A water-soluble film containing a polyvinyl alcohol-based resin (A), which satisfies the following [1] to [3].
[1] The dissolution time (T1) at 5° C. in hard water having a hardness of 120 mg/L or more specified by WHO (World Health Organization) standard is 180 seconds or less.
[2] The dissolution time (T2) at 5° C. in soft water having a hardness of less than 120 mg/L specified by WHO (World Health Organization) standards is 120 seconds or less.

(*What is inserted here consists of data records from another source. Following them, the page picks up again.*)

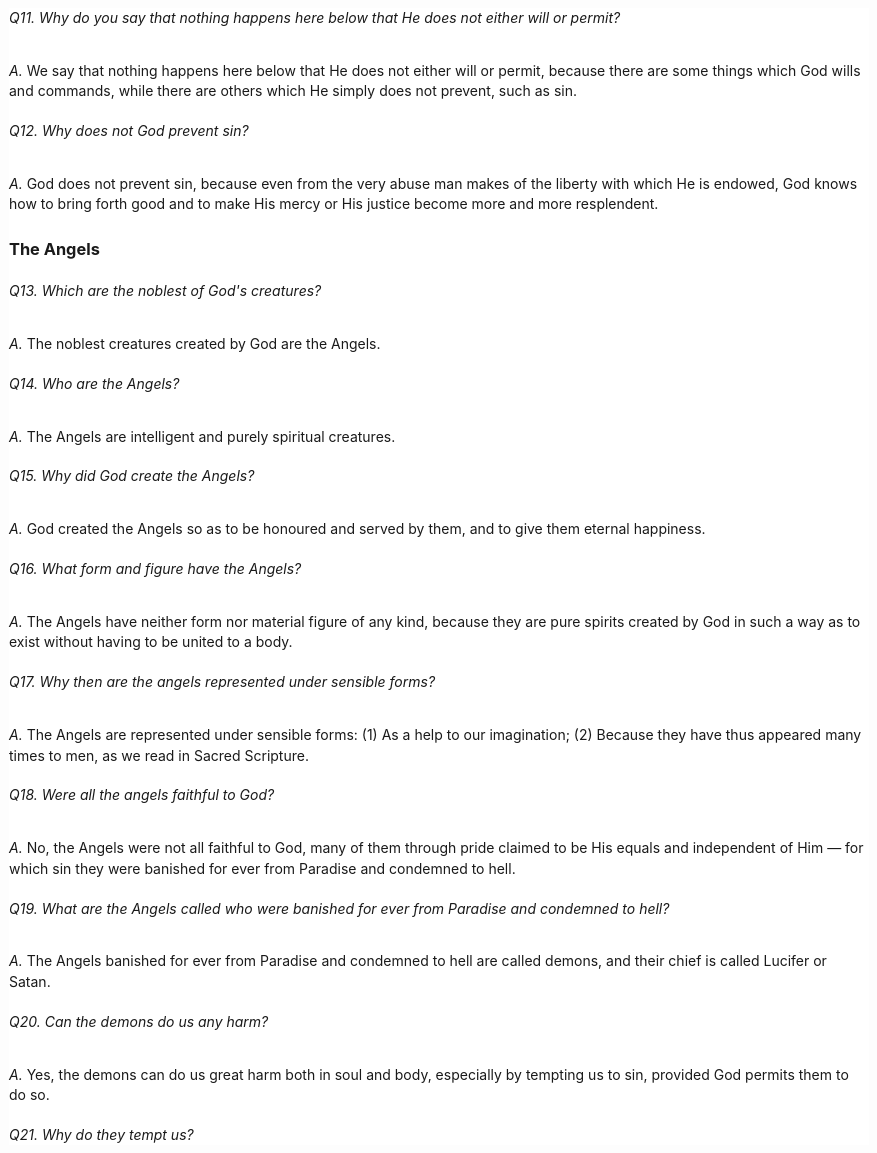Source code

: ###### Q11. Why do you say that nothing happens here below that He does not either will or permit?

*A.* We say that nothing happens here below that He does not either will or permit, because there are some things which God wills and commands, while there are others which He simply does not prevent, such as sin.

###### Q12. Why does not God prevent sin?

*A.* God does not prevent sin, because even from the very abuse man makes of the liberty with which He is endowed, God knows how to bring forth good and to make His mercy or His justice become more and more resplendent.

### The Angels

###### Q13. Which are the noblest of God's creatures?

*A.* The noblest creatures created by God are the Angels.

###### Q14. Who are the Angels?

*A.* The Angels are intelligent and purely spiritual creatures.

###### Q15. Why did God create the Angels?

*A.* God created the Angels so as to be honoured and served by them, and to give them eternal happiness.

###### Q16. What form and figure have the Angels?

*A.* The Angels have neither form nor material figure of any kind, because they are pure spirits created by God in such a way as to exist without having to be united to a body.

###### Q17. Why then are the angels represented under sensible forms?

*A.* The Angels are represented under sensible forms: (1) As a help to our imagination; (2) Because they have thus appeared many times to men, as we read in Sacred Scripture.

###### Q18. Were all the angels faithful to God?

*A.* No, the Angels were not all faithful to God, many of them through pride claimed to be His equals and independent of Him — for which sin they were banished for ever from Paradise and condemned to hell.

###### Q19. What are the Angels called who were banished for ever from Paradise and condemned to hell?

*A.* The Angels banished for ever from Paradise and condemned to hell are called demons, and their chief is called Lucifer or Satan.

###### Q20. Can the demons do us any harm?

*A.* Yes, the demons can do us great harm both in soul and body, especially by tempting us to sin, provided God permits them to do so.

###### Q21. Why do they tempt us?
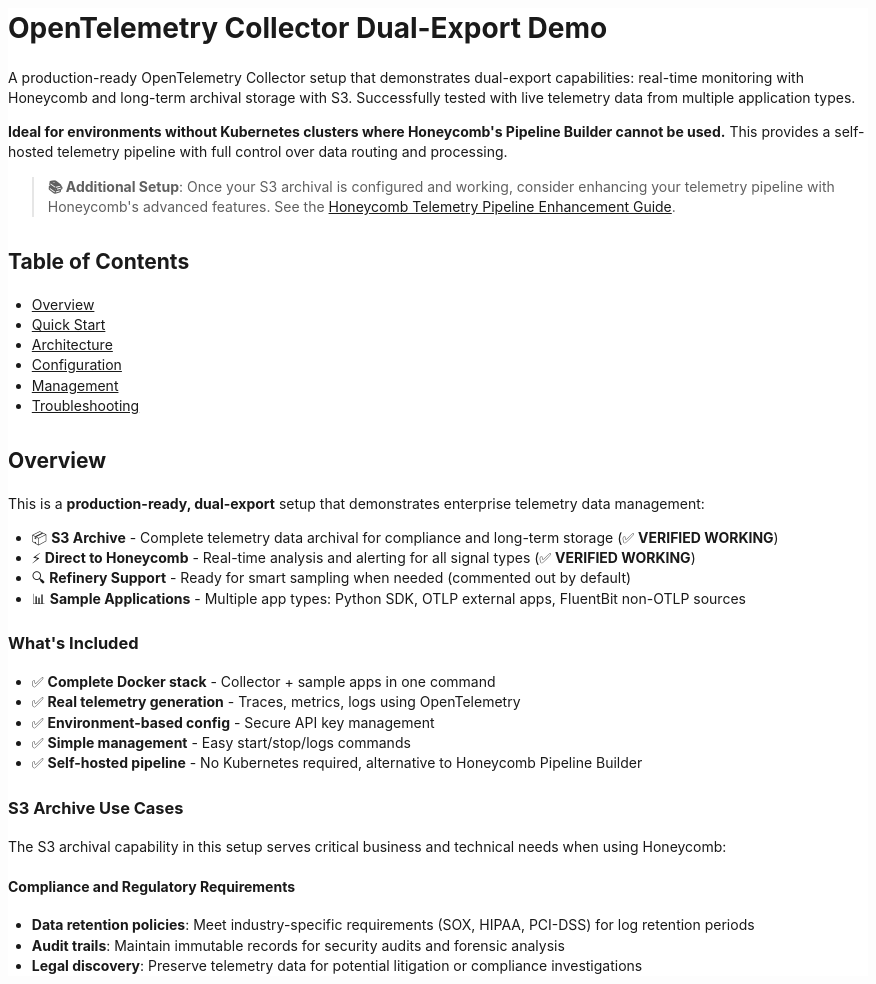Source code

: # OpenTelemetry Collector Dual-Export Demo

A production-ready OpenTelemetry Collector setup that demonstrates dual-export capabilities: real-time monitoring with Honeycomb and long-term archival storage with S3. Successfully tested with live telemetry data from multiple application types.

**Ideal for environments without Kubernetes clusters where Honeycomb's Pipeline Builder cannot be used.** This provides a self-hosted telemetry pipeline with full control over data routing and processing.

> **📚 Additional Setup**: Once your S3 archival is configured and working, consider enhancing your telemetry pipeline with Honeycomb's advanced features. See the [Honeycomb Telemetry Pipeline Enhancement Guide](https://docs.honeycomb.io/send-data/telemetry-pipeline/enhance/).

## Table of Contents

- [Overview](#overview)
- [Quick Start](#quick-start)
- [Architecture](#architecture)
- [Configuration](#configuration)
- [Management](#management)
- [Troubleshooting](#troubleshooting)

## Overview

This is a **production-ready, dual-export** setup that demonstrates enterprise telemetry data management:

- 📦 **S3 Archive** - Complete telemetry data archival for compliance and long-term storage (✅ **VERIFIED WORKING**)
- ⚡ **Direct to Honeycomb** - Real-time analysis and alerting for all signal types (✅ **VERIFIED WORKING**)
- 🔍 **Refinery Support** - Ready for smart sampling when needed (commented out by default)
- 📊 **Sample Applications** - Multiple app types: Python SDK, OTLP external apps, FluentBit non-OTLP sources

### What's Included

- ✅ **Complete Docker stack** - Collector + sample apps in one command
- ✅ **Real telemetry generation** - Traces, metrics, logs using OpenTelemetry
- ✅ **Environment-based config** - Secure API key management
- ✅ **Simple management** - Easy start/stop/logs commands
- ✅ **Self-hosted pipeline** - No Kubernetes required, alternative to Honeycomb Pipeline Builder

### S3 Archive Use Cases

The S3 archival capability in this setup serves critical business and technical needs when using Honeycomb:

#### **Compliance and Regulatory Requirements**

- **Data retention policies**: Meet industry-specific requirements (SOX, HIPAA, PCI-DSS) for log retention periods
- **Audit trails**: Maintain immutable records for security audits and forensic analysis
- **Legal discovery**: Preserve telemetry data for potential litigation or compliance investigations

[3] The difference (T1-T2) between the dissolution time (T1) and the dissolution time (T2) is 80 seconds or less. The water-soluble film according to claim 1, further comprising a plasticizer (B). The water-soluble film according to claim 2, wherein the content of the plasticizer (B) is 25 parts by weight or more based on 100 parts by weight of the polyvinyl alcohol resin (A). The water-soluble film according to any one of claims 1 to 3, wherein the polyvinyl alcohol-based resin (A) contains an anionic group-modified polyvinyl alcohol-based resin and an unmodified polyvinyl alcohol-based resin. The water-soluble film according to any one of claims 1 to 4, wherein the water-soluble film has a water content of 3 to 15% by weight. The water-soluble film according to any one of claims 1 to 5, which is used for drug packaging. A drug package comprising the water-soluble film according to claim 1 and a liquid detergent packaged therein. 8. The drug package according to claim 7, wherein the liquid detergent has a pH value of 6 to 12 when dissolved or dispersed in water and a water content of 15% by weight or less.